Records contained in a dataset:
================================

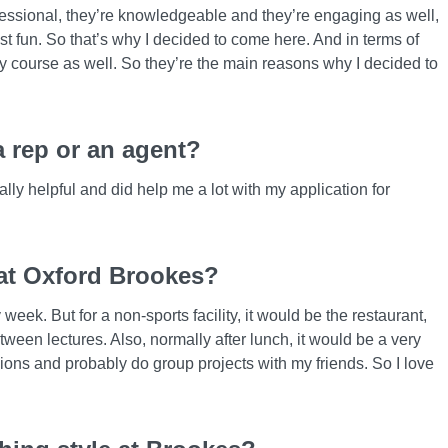
rofessional, they’re knowledgeable and they’re engaging as well,
t fun. So that’s why I decided to come here. And in terms of
my course as well. So they’re the main reasons why I decided to
 rep or an agent?
ly helpful and did help me a lot with my application for
 at Oxford Brookes?
eek. But for a non-sports facility, it would be the restaurant,
een lectures. Also, normally after lunch, it would be a very
ions and probably do group projects with my friends. So I love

================================

▶ _HOW TO COMPLETE THIS TASK_: Copy exactly, and only, the lines from the line that contains "eek. But for" through the end of the data above.

▶ _YOUR SOLUTION_:
eek. But for a non-sports facility, it would be the restaurant,
een lectures. Also, normally after lunch, it would be a very
ions and probably do group projects with my friends. So I love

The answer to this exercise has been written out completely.